Which, it turns out, is all a big joke. But one that most people aren’t going to get at all. Because I actually think I’m quite funny. I amuse the hell out of myself on a daily basis.

In contrast, I don’t think a lot of traditionally funny people are very funny at all. You know how people feel this need to tell jokes? As in, they recite a pre-canned joke complete with punch line? I’ll laugh to be polite, but I rarely find them very funny. I can’t tell them myself to save my life. And I won’t remember them at all after a day. Same with sitcoms in which the main source of the funny seems to be people being dumb and getting themselves into big, stressful messes. Although there are exceptions, I mostly feel sad when I watch people being dumb. And I worry about them when things start to go really wrong. Or I just don’t care. But what I don’t do is find it very funny.

Very occasionally, I will find someone who thinks I am completely hilarious. My husband is one of these rare people. I met another one at Taos, a colleague of mine who “doesn’t understand humor.” For someone who doesn’t understand humor, she makes me laugh a whole lot more than almost anybody else I know. I have another local friend who will suddenly bust up laughing at something I said, while the rest of the room looks on in bafflement or doesn’t even notice.
I recently decided to investigate this strange phenomenon, and I reached a startling (for me, anyway) and exciting conclusion. It turns out that I have been practicing the art of dry or deadpan humor for most of my life. Yes, without even knowing it. Another fact I find terribly amusing.

The interesting thing about dry humor is that it takes a certain amount of attention to catch it. If, for example, you’re only half listening to what someone is saying, there’s very little chance of you noticing the little joke they drop in halfway through a conversation. Dry humor is subtle and purposefully lacking in cues. And it happens really fast, which means your wit has to be turned up to full in order to appreciate it before the moment has passed. It also tends to lose its comic value if it has to be explained.

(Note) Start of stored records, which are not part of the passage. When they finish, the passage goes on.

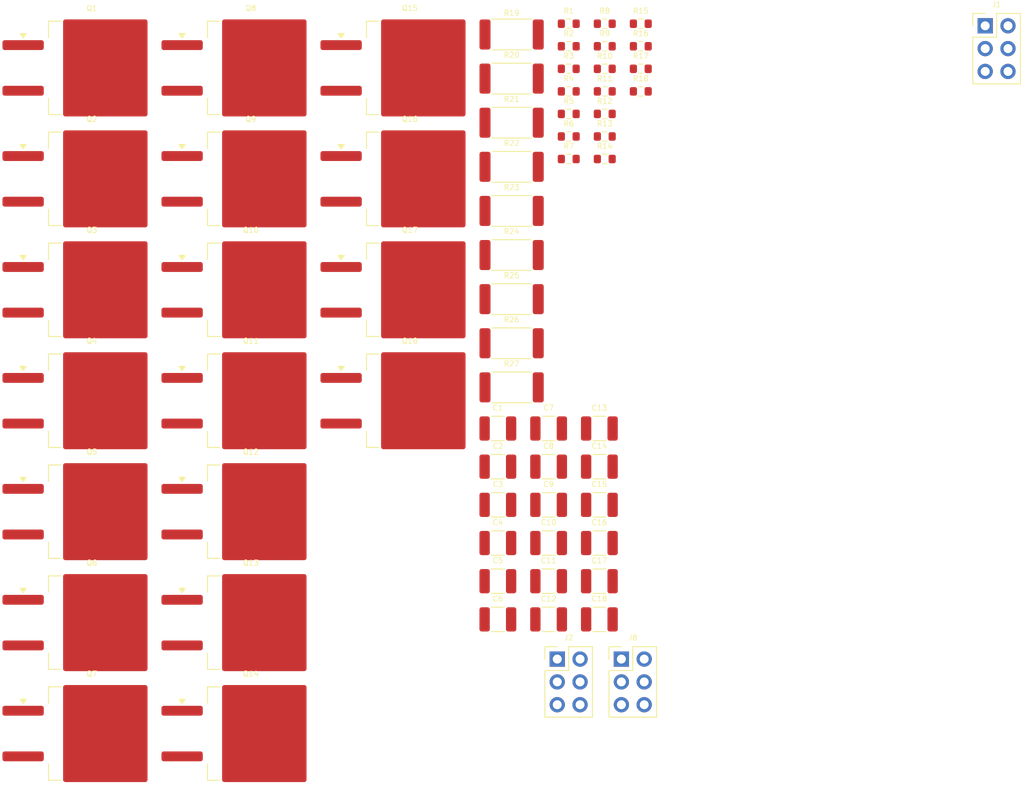
<source format=kicad_pcb>
(kicad_pcb
	(version 20241229)
	(generator "pcbnew")
	(generator_version "9.0")
	(general
		(thickness 1.6)
		(legacy_teardrops no)
	)
	(paper "A4")
	(layers
		(0 "F.Cu" signal)
		(2 "B.Cu" signal)
		(9 "F.Adhes" user "F.Adhesive")
		(11 "B.Adhes" user "B.Adhesive")
		(13 "F.Paste" user)
		(15 "B.Paste" user)
		(5 "F.SilkS" user "F.Silkscreen")
		(7 "B.SilkS" user "B.Silkscreen")
		(1 "F.Mask" user)
		(3 "B.Mask" user)
		(17 "Dwgs.User" user "User.Drawings")
		(19 "Cmts.User" user "User.Comments")
		(21 "Eco1.User" user "User.Eco1")
		(23 "Eco2.User" user "User.Eco2")
		(25 "Edge.Cuts" user)
		(27 "Margin" user)
		(31 "F.CrtYd" user "F.Courtyard")
		(29 "B.CrtYd" user "B.Courtyard")
		(35 "F.Fab" user)
		(33 "B.Fab" user)
		(39 "User.1" user)
		(41 "User.2" user)
		(43 "User.3" user)
		(45 "User.4" user)
	)
	(setup
		(stackup
			(layer "F.SilkS"
				(type "Top Silk Screen")
			)
			(layer "F.Paste"
				(type "Top Solder Paste")
			)
			(layer "F.Mask"
				(type "Top Solder Mask")
				(thickness 0.01)
			)
			(layer "F.Cu"
				(type "copper")
				(thickness 0.035)
			)
			(layer "dielectric 1"
				(type "core")
				(thickness 1.51)
				(material "FR4")
				(epsilon_r 4.5)
				(loss_tangent 0.02)
			)
			(layer "B.Cu"
				(type "copper")
				(thickness 0.035)
			)
			(layer "B.Mask"
				(type "Bottom Solder Mask")
				(thickness 0.01)
			)
			(layer "B.Paste"
				(type "Bottom Solder Paste")
			)
			(layer "B.SilkS"
				(type "Bottom Silk Screen")
			)
			(copper_finish "None")
			(dielectric_constraints no)
		)
		(pad_to_mask_clearance 0)
		(allow_soldermask_bridges_in_footprints no)
		(tenting front back)
		(pcbplotparams
			(layerselection 0x00000000_00000000_55555555_5755f5ff)
			(plot_on_all_layers_selection 0x00000000_00000000_00000000_00000000)
			(disableapertmacros no)
			(usegerberextensions no)
			(usegerberattributes yes)
			(usegerberadvancedattributes yes)
			(creategerberjobfile yes)
			(dashed_line_dash_ratio 12.000000)
			(dashed_line_gap_ratio 3.000000)
			(svgprecision 4)
			(plotframeref no)
			(mode 1)
			(useauxorigin no)
			(hpglpennumber 1)
			(hpglpenspeed 20)
			(hpglpendiameter 15.000000)
			(pdf_front_fp_property_popups yes)
			(pdf_back_fp_property_popups yes)
			(pdf_metadata yes)
			(pdf_single_document no)
			(dxfpolygonmode yes)
			(dxfimperialunits yes)
			(dxfusepcbnewfont yes)
			(psnegative no)
			(psa4output no)
			(plot_black_and_white yes)
			(sketchpadsonfab no)
			(plotpadnumbers no)
			(hidednponfab no)
			(sketchdnponfab yes)
			(crossoutdnponfab yes)
			(subtractmaskfromsilk no)
			(outputformat 1)
			(mirror no)
			(drillshape 1)
			(scaleselection 1)
			(outputdirectory "")
		)
	)
	(net 0 "")
	(net 1 "Net-(C1-Pad2)")
	(net 2 "VBAT")
	(net 3 "GND")
	(net 4 "Net-(C3-Pad2)")
	(net 5 "Net-(C5-Pad2)")
	(net 6 "Net-(C7-Pad2)")
	(net 7 "Net-(C10-Pad1)")
	(net 8 "Net-(C11-Pad2)")
	(net 9 "Net-(C13-Pad2)")
	(net 10 "Net-(C15-Pad2)")
	(net 11 "Net-(C17-Pad2)")
	(net 12 "Net-(Q1-G)")
	(net 13 "PB_CUR1")
	(net 14 "Net-(Q2-G)")
	(net 15 "Net-(Q3-G)")
	(net 16 "Net-(Q4-G)")
	(net 17 "Net-(Q5-G)")
	(net 18 "Net-(Q6-G)")
	(net 19 "PB_OUT")
	(net 20 "Net-(Q7-G)")
	(net 21 "Net-(Q8-G)")
	(net 22 "Net-(Q9-G)")
	(net 23 "Net-(Q10-G)")
	(net 24 "Net-(Q11-G)")
	(net 25 "Net-(Q12-G)")
	(net 26 "Net-(Q13-G)")
	(net 27 "OUT_B")
	(net 28 "Net-(Q14-G)")
	(net 29 "Net-(Q15-G)")
	(net 30 "Net-(Q16-G)")
	(net 31 "Net-(Q17-G)")
	(net 32 "Net-(Q18-G)")
	(net 33 "PA_IN_H")
	(net 34 "PA_IN_L")
	(net 35 "PB_IN_H")
	(net 36 "PB_IN_L")
	(net 37 "PC_OUT")
	(net 38 "OUT_C")
	(net 39 "PC_CUR1")
	(net 40 "PC_IN_H")
	(net 41 "PC_IN_L")
	(net 42 "OUT_A")
	(net 43 "PA_OUT")
	(net 44 "PA_CUR1")
	(footprint "Resistor_SMD:R_0603_1608Metric" (layer "F.Cu") (at 212.1 51.2))
	(footprint "Capacitor_SMD:C_1210_3225Metric" (layer "F.Cu") (at 204.21 106.5))
	(footprint "Connector_PinHeader_2.54mm:PinHeader_2x03_P2.54mm_Vertical" (layer "F.Cu") (at 217.96 119.42))
	(footprint "Resistor_SMD:R_2512_6332Metric" (layer "F.Cu") (at 205.74 59.71))
	(footprint "Resistor_SMD:R_0603_1608Metric" (layer "F.Cu") (at 216.11 58.73))
	(footprint "Package_TO_SOT_SMD:TO-263-2" (layer "F.Cu") (at 176.71 103.01))
	(footprint "Package_TO_SOT_SMD:TO-263-2" (layer "F.Cu") (at 176.71 127.71))
	(footprint "Resistor_SMD:R_0603_1608Metric" (layer "F.Cu") (at 220.12 56.22))
	(footprint "Capacitor_SMD:C_1210_3225Metric" (layer "F.Cu") (at 209.86 106.5))
	(footprint "Connector_PinHeader_2.54mm:PinHeader_2x03_P2.54mm_Vertical" (layer "F.Cu") (at 258.46 48.92))
	(footprint "Resistor_SMD:R_0603_1608Metric" (layer "F.Cu") (at 212.1 56.22))
	(footprint "Resistor_SMD:R_2512_6332Metric" (layer "F.Cu") (at 205.74 54.8))
	(footprint "Capacitor_SMD:C_1210_3225Metric" (layer "F.Cu") (at 209.86 98))
	(footprint "Capacitor_SMD:C_1210_3225Metric" (layer "F.Cu") (at 209.86 110.75))
	(footprint "Package_TO_SOT_SMD:TO-263-2" (layer "F.Cu") (at 176.71 78.31))
	(footprint "Resistor_SMD:R_0603_1608Metric" (layer "F.Cu") (at 212.1 48.69))
	(footprint "Package_TO_SOT_SMD:TO-263-2" (layer "F.Cu") (at 159.01 78.31))
	(footprint "Connector_PinHeader_2.54mm:PinHeader_2x03_P2.54mm_Vertical" (layer "F.Cu") (at 210.82 119.42))
	(footprint "Package_TO_SOT_SMD:TO-263-2" (layer "F.Cu") (at 194.41 78.31))
	(footprint "Package_TO_SOT_SMD:TO-263-2" (layer "F.Cu") (at 194.41 53.61))
	(footprint "Capacitor_SMD:C_1210_3225Metric" (layer "F.Cu") (at 215.51 98))
	(footprint "Capacitor_SMD:C_1210_3225Metric" (layer "F.Cu") (at 204.21 102.25))
	(footprint "Capacitor_SMD:C_1210_3225Metric" (layer "F.Cu") (at 209.86 93.75))
	(footprint "Package_TO_SOT_SMD:TO-263-2" (layer "F.Cu") (at 159.01 127.71))
	(footprint "Resistor_SMD:R_2512_6332Metric" (layer "F.Cu") (at 205.74 74.44))
	(footprint "Package_TO_SOT_SMD:TO-263-2" (layer "F.Cu") (at 194.41 90.66))
	(footprint "Resistor_SMD:R_2512_6332Metric" (layer "F.Cu") (at 205.74 49.89))
	(footprint "Capacitor_SMD:C_1210_3225Metric" (layer "F.Cu") (at 215.51 110.75))
	(footprint "Resistor_SMD:R_0603_1608Metric" (layer "F.Cu") (at 216.11 56.22))
	(footprint "Resistor_SMD:R_2512_6332Metric" (layer "F.Cu") (at 205.74 69.53))
	(footprint "Resistor_SMD:R_2512_6332Metric" (layer "F.Cu") (at 205.74 84.26))
	(footprint "Resistor_SMD:R_0603_1608Metric" (layer "F.Cu") (at 212.1 63.75))
	(footprint "Package_TO_SOT_SMD:TO-263-2" (layer "F.Cu") (at 159.01 115.36))
	(footprint "Resistor_SMD:R_2512_6332Metric" (layer "F.Cu") (at 205.74 64.62))
	(footprint "Capacitor_SMD:C_1210_3225Metric" (layer "F.Cu") (at 204.21 93.75))
	(footprint "Resistor_SMD:R_0603_1608Metric" (layer "F.Cu") (at 220.12 51.2))
	(footprint "Capacitor_SMD:C_1210_3225Metric" (layer "F.Cu") (at 209.86 102.25))
	(footprint "Resistor_SMD:R_0603_1608Metric" (layer "F.Cu") (at 212.1 58.73))
	(footprint "Package_TO_SOT_SMD:TO-263-2" (layer "F.Cu") (at 194.41 65.96))
	(footprint "Resistor_SMD:R_0603_1608Metric" (layer "F.Cu") (at 216.11 48.69))
	(footprint "Resistor_SMD:R_2512_6332Metric" (layer "F.Cu") (at 205.74 79.35))
	(footprint "Resistor_SMD:R_0603_1608Metric"
		(layer "F.Cu")
		(uuid "8d589ea3-d3b9-454b-9e2e-20f2fa65c644")
		(at 216.11 63.75)
		(descr "Resistor SMD 0603 (1608 Metric), square (rectangular) end terminal, IPC-7351 nominal, (Body size source: IPC-SM-782 page 72, https://www.pcb-3d.com/wordpress/wp-content/uploads/ipc-sm-782a_amendment_1_and_2.pdf), generated with kicad-footprint-generator")
		(tags "resistor")
		(property "Reference" "R14"
			(at 0 -1.43 0)
			(layer "F.SilkS")
			(uuid "3d068587-87d7-4a7c-99f2-fa02c3869f5d")
			(effects
				(font
					(size 0.6 0.6)
					(thickness 0.08)
				)
			)
		)
		(property "Value" "4R7"
			(at 0 1.43 0)
			(layer "F.Fab")
			(uuid "75e64369-facb-41a2-abf6-175fb7ed4344")
			(effects
				(font
					(size 1 1)
					(thickness 0.15)
				)
			)
		)
		(property "Datasheet" "~"
			(at 0 0 0)
			(layer "F.Fab")
			(hide yes)
			(uuid "e720dda0-a698-4971-8bba-02524920e7b3")
			(effects
				(font
					(size 1.27 1.27)
					(thickness 0.15)
				)
			)
		)
		(property "Description" "Resistor"
			(at 0 0 0)
			(layer "F.Fab")
			(hide yes)
			(uuid "a3fb339e-9c8c-4ccb-8c56-fc00cc3b5c9f")
			(effects
				(font
					(size 1.27 1.27)
					(thickness 0.15)
				)
			)
		)
		(property ki_fp_filters "R_*")
		(path "/bdaa6feb-e02e-49ea-9d0f-294f9b0343cb")
		(sheetname "/")
		(sheetfile "Torq300A.kicad_sch")
		(attr smd)
		(fp_line
			(start -0.237258 -0.5225)
			(end 0.237258 -0.5225)
			(stroke
				(width 0.12)
				(type solid)
			)
			(layer "F.SilkS")
			(uuid "8da3dc18-63c3-4d41-87d3-9677bfec8f55")
		)
		(fp_line
			(start -0.237258 0.5225)
			(end 0.237258 0.5225)
			(stroke
				(width 0.12)
				(type solid)
			)
			(layer "F.SilkS")
			(uuid "3ce3af72-c1c0-43aa-8693-35d2e7d8e5f7")
		)
		(fp_line
			(start -1.48 -0.73)
			(end 1.48 -0.73)
			(stroke
				(width 0.05)
				(type solid)
			)
			(layer "F.CrtYd")
			(uuid "36097138-3cc3-4a9d-9b0d-ce9c8a84e64e")
		)
		(fp_line
			(start -1.48 0.73)
			(end -1.48 -0.73)
			(stroke
				(width 0.05)
				(type solid)
			)
			(layer "F.CrtYd")
			(uuid "f267a016-8659-46e7-b3c4-4980366e0ce4")
		)
		(fp_line
			(start 1.48 -0.73)
			(end 1.48 0.73)
			(stroke
				(width 0.05)
				(type solid)
			)
			(layer "F.CrtYd")
			(uuid "551f317e-052a-4e99-8c92-e26ef1bb0685")
		)
		(fp_line
			(start 1.48 0.73)
			(end -1.48 0.73)
			(stroke
				(width 0.05)
				(type solid)
			)
			(layer "F.CrtYd")
			(uuid "06f2fee1-96ed-42f2-8190-bfaef9e9df02")
		)
		(fp_line
			(start -0.8 -0.4125)
			(end 0.8 -0.4125)
			(stroke
				(width 0.1)
				(type solid)
			)
			(layer "F.Fab")
			(uuid "ce97337f-a90d-4ed0-86b1-fce6dec9e918")
		)
		(fp_line
			(start -0.8 0.4125)
			(end -0.8 -0.4125)
			(stroke
				(width 0.1)
				(type solid)
			)
			(layer "F.Fab")
			(uuid "da2471d8-56b4-43e4-9251-09b628ccaa64")
		)
		(fp_line
			(start 0.8 -0.4125)
			(end 0.8 0.4125)
			(stroke
				(width 0.1)
				(type solid)
			)
			(layer "F.Fab")
			(uuid "b806e653-a860-46b9-b968-c37e1baf8dac")
		)
		(fp_line
			(start 0.8 0.4125)
			(end -0.8 0.4125)
			(stroke
				(width 0.1)
				(type solid)
			)
			(layer "F.Fab")
			(uuid "343b781b-d383-4899-b687-58c9611fe451")
		)
		(fp_text user "${REFERENCE}"
			(at 0 0 0)
			(unlocked yes)
			(layer "F.Fab")
			(uuid "e81b19d0-1094-4774-82d7-018f2e2d3d54")
			(effects
				(font
					(size 1 1)
					(thickness 0.15)
				)
			)
		)
		(pad "1" smd roundrect
			(at -0.825 0)
			(size 0.8 0.95)
			(layers "F.Cu" "F.Mask" "F.Paste")
			(roundrect_rratio 0.25)
			(net 28 "Net-(Q14-G)")
			(pintype "passive")
			(uuid "9a1359a2-99bf-466e-8248-f4fa1a7eb9
... [113680 chars truncated]
</source>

When I deliver one of my little jokes, my vocal inflection often doesn’t change much if at all. Sometimes I myself am unaware that I’m making a joke until it’s already out of my mouth. I have trouble believing, knowing myself as I do, that I keep a completely straight expression. But on the other hand, I spend a lot of time smiling, so how is one to tell the difference between my habitual smile and my sly “I just committed some humor” smile? So again, not a huge red flag. The entire sense of the humor lies in the words I’ve spoken and their context.

The best part of dry humor? I can easily entertain myself. The worst part? When I laugh at other people’s unintentional dry humor, or the absurdity of a situation, and people become worried or offended because they don’t get the joke. Which is why most of the time, I’m laughing on the inside while keeping my deadpan smile firmly in place.

How about you? What do you find funny? Any fellow dry humor aficionados out there?